Mais cette initiative survient surtout après plusieurs mois de perturbations majeures ayant affecté le déroulement des cours, notamment au début du deuxième trimestre de l’année scolaire 2025-2026. Les grèves répétées des enseignants, liées à des revendications anciennes telles que la régularisation des situations administratives, ou encore l’amélioration des conditions de travail, ont profondément désorganisé le calendrier académique. Cette crise conjoncturelle s’inscrit dans un malaise structurel plus profond, marqué par des années de sous-investissement, de gouvernance hésitante et de dialogue social souvent conflictuel.
En réalité, le système éducatif gabonais est confronté à une accumulation de dysfonctionnements : infrastructures insuffisantes, surcharge des effectifs, démotivation du corps enseignant et perte progressive de confiance envers les autorités.
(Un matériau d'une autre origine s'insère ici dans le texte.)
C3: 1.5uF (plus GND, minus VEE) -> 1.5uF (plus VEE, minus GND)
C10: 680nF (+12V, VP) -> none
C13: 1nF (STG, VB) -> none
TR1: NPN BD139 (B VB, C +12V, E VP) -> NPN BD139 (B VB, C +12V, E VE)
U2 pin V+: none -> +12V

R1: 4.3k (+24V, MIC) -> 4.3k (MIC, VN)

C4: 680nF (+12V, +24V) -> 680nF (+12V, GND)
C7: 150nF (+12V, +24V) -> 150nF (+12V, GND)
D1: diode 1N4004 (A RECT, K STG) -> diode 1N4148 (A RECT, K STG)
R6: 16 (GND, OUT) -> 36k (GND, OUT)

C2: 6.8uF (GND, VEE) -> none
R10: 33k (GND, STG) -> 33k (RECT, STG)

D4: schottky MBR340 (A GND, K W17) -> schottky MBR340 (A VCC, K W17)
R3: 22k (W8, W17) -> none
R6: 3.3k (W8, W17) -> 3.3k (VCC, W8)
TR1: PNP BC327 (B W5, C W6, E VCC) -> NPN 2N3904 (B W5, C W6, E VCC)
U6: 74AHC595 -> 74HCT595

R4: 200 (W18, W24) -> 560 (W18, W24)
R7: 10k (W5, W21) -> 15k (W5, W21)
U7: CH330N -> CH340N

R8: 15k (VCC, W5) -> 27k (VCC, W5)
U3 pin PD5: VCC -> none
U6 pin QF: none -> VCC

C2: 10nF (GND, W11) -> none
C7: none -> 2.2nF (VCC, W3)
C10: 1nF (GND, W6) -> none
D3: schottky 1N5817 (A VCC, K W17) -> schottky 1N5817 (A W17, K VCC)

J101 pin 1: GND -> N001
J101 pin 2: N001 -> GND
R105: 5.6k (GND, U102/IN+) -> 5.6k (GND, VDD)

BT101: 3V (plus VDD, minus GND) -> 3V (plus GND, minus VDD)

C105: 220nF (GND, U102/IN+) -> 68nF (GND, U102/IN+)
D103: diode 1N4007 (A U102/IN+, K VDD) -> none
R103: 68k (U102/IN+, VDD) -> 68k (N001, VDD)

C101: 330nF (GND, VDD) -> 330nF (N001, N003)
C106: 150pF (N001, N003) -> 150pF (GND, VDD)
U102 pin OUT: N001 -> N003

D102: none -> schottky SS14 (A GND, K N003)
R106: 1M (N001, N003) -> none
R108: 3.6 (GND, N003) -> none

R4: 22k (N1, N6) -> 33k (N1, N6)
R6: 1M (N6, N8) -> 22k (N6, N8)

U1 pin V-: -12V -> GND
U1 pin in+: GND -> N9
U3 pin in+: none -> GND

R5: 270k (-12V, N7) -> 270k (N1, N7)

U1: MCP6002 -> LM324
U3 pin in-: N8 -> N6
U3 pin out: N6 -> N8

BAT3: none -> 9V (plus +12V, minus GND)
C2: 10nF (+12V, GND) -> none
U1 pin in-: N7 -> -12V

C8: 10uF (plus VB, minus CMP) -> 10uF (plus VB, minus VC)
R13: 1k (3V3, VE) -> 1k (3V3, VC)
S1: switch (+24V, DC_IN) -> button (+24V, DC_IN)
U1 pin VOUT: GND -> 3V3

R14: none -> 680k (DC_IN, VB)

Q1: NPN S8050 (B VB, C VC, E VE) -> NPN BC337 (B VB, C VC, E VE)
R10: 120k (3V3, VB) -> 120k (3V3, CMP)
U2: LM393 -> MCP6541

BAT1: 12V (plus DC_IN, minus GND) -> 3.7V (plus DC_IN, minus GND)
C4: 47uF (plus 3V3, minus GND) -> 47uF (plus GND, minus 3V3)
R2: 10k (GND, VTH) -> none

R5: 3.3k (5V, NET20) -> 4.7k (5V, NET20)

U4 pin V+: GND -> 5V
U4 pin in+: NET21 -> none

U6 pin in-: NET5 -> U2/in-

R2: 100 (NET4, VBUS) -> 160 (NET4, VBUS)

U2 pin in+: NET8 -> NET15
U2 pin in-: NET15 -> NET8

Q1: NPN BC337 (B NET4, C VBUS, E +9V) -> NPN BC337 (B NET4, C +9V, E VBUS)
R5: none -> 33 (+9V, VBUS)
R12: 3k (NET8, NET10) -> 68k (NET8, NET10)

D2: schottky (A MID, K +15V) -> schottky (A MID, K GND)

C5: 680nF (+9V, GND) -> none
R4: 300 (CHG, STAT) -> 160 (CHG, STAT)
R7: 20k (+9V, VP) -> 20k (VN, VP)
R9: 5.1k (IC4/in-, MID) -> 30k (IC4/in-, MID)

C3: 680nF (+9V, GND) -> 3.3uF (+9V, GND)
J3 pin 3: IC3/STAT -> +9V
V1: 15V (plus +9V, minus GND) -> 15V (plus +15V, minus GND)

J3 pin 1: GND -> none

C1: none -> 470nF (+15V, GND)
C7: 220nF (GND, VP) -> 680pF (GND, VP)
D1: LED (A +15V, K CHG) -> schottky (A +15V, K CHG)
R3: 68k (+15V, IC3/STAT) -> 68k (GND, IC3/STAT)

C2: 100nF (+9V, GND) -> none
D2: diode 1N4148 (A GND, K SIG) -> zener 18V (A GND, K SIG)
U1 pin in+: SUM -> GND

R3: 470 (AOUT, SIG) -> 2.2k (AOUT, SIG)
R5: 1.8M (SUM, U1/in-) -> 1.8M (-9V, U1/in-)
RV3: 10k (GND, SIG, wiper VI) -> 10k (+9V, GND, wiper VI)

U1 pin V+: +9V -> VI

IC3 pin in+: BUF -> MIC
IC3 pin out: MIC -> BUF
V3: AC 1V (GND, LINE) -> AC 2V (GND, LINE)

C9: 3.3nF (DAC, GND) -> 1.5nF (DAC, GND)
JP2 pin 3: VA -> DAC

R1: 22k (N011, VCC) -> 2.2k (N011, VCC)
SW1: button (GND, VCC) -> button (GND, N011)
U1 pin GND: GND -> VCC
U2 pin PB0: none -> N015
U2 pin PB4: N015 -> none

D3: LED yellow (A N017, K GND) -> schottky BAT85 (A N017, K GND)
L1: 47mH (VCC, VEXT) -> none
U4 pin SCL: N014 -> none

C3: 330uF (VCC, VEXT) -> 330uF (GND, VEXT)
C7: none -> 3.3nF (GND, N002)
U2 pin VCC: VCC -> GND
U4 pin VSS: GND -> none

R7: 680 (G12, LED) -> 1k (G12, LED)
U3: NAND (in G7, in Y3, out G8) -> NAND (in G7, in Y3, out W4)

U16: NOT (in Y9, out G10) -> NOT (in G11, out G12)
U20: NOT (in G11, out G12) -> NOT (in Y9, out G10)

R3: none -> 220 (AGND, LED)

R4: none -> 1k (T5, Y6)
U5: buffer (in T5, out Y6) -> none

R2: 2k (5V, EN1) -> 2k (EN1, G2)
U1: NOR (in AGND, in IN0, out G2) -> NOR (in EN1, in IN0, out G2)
Les mesures d’urgence annoncées ces derniers mois, bien qu’elles traduisent une volonté d’apaisement, peinent encore à convaincre , une base syndicale échaudée par des promesses non tenues .
Dans ce contexte, la future assemblée générale apparaît à la fois comme une opportunité et un test décisif. Elle devra dépasser le cadre symbolique pour produire des réformes concrètes et restaurer durablement la confiance entre l’État et les acteurs de l’éducation. À défaut, elle risquerait de s’inscrire dans la continuité des initiatives sans lendemain qui ont, par le passé, nourri la crise actuelle.